Triangular Architecture for Rare Language Translation
This addresses the challenge of translating rare languages, which is crucial for accessibility and communication in underserved linguistic communities, representing an incremental advancement in low-resource NMT methods.
The paper tackles the problem of poor neural machine translation performance for low-resource language pairs, especially when one language is rare, by proposing a triangular training architecture that leverages bilingual data involving a rich language to improve translation quality, achieving significant improvements on MultiUN and IWSLT2012 datasets.

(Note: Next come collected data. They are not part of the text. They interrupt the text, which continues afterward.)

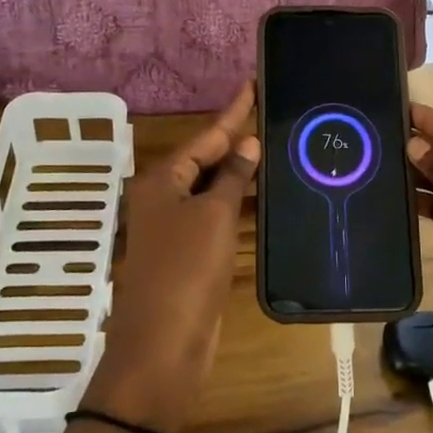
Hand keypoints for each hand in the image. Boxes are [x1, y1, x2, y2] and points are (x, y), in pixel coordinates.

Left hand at [82, 82, 259, 432]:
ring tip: (271, 145)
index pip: (206, 135)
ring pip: (210, 187)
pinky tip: (259, 192)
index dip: (233, 111)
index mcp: (161, 180)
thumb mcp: (213, 217)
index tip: (252, 83)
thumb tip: (248, 144)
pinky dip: (235, 201)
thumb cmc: (185, 272)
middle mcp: (163, 197)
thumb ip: (232, 177)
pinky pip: (214, 213)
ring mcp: (174, 227)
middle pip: (205, 158)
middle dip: (235, 138)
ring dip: (237, 170)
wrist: (163, 348)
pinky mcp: (187, 253)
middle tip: (268, 112)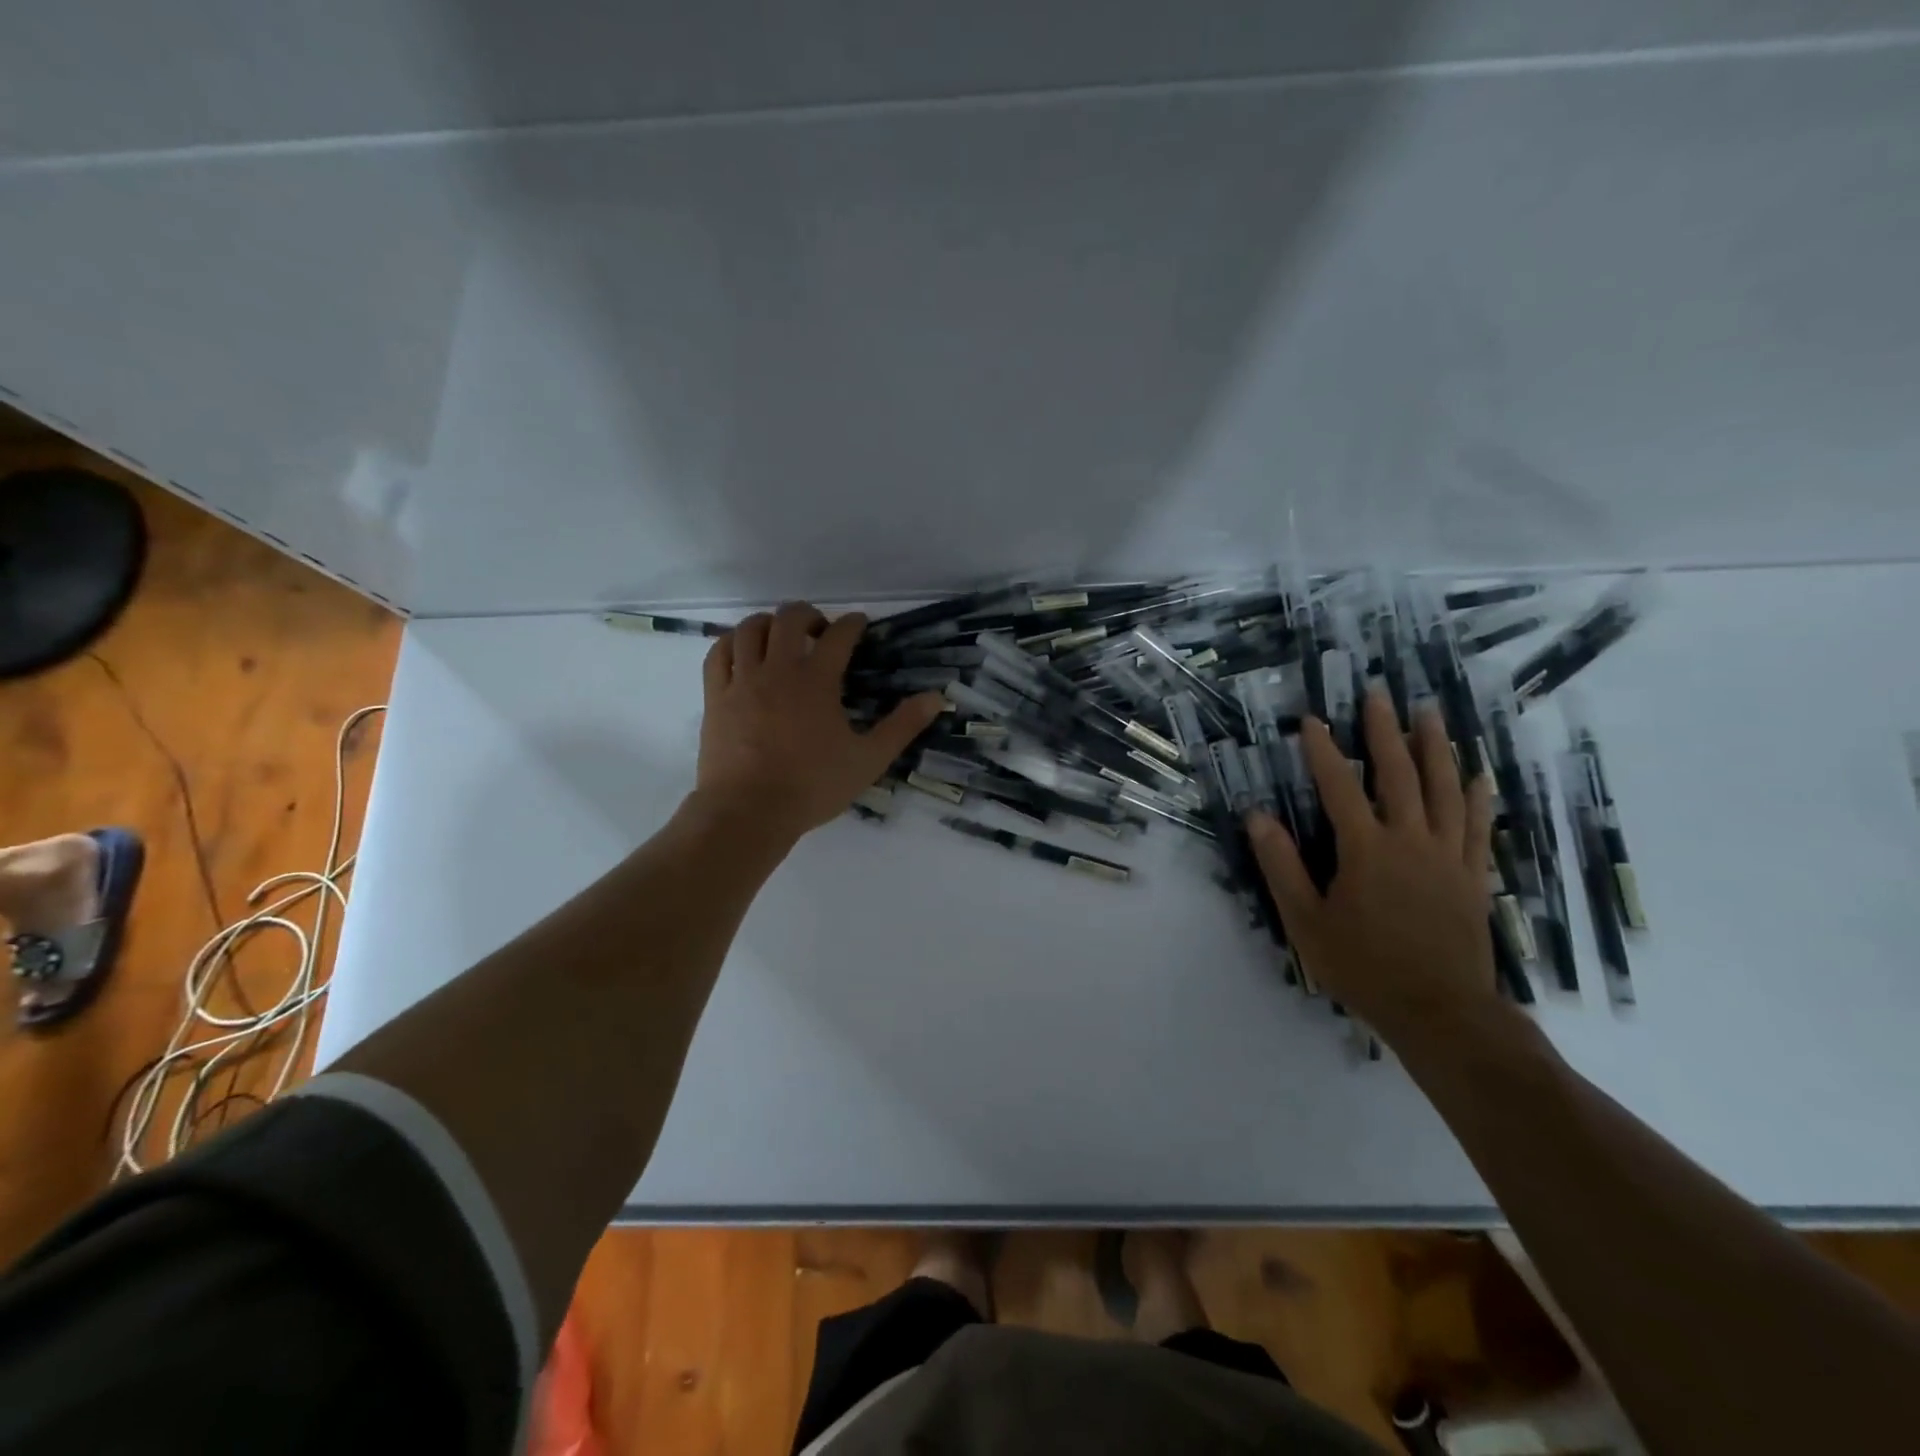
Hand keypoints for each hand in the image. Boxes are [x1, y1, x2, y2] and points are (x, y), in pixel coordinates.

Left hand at [696, 602, 942, 842]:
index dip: (852, 623)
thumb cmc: (812, 787)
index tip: (860, 624)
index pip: (839, 635)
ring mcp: (742, 680)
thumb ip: (902, 726)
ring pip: (750, 628)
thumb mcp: (868, 760)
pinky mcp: (716, 696)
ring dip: (769, 623)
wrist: (748, 812)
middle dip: (809, 614)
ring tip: (781, 637)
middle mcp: (778, 669)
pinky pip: (719, 653)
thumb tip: (936, 698)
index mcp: (816, 681)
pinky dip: (733, 642)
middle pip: (790, 618)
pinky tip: (743, 651)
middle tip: (821, 631)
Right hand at [1246, 689, 1498, 1043]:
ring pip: (1444, 789)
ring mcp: (1447, 855)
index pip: (1339, 787)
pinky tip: (1478, 772)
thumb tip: (1256, 816)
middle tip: (1379, 694)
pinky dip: (1477, 795)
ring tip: (1428, 713)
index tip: (1311, 720)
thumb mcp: (1305, 920)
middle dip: (1384, 731)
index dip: (1323, 751)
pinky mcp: (1472, 875)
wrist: (1440, 1011)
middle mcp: (1410, 840)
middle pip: (1399, 774)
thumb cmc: (1363, 966)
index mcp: (1365, 849)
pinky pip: (1477, 825)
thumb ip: (1281, 865)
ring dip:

Neural Machine Translation (NMT) performs poor on the low-resource language pair $(X,Z)$, especially when $Z$ is a rare language. By introducing another rich language $Y$, we propose a novel triangular training architecture (TA-NMT) to leverage bilingual data $(Y,Z)$ (may be small) and $(X,Y)$ (can be rich) to improve the translation performance of low-resource pairs. In this triangular architecture, $Z$ is taken as the intermediate latent variable, and translation models of $Z$ are jointly optimized with a unified bidirectional EM algorithm under the goal of maximizing the translation likelihood of $(X,Y)$. Empirical results demonstrate that our method significantly improves the translation quality of rare languages on MultiUN and IWSLT2012 datasets, and achieves even better performance combining back-translation methods.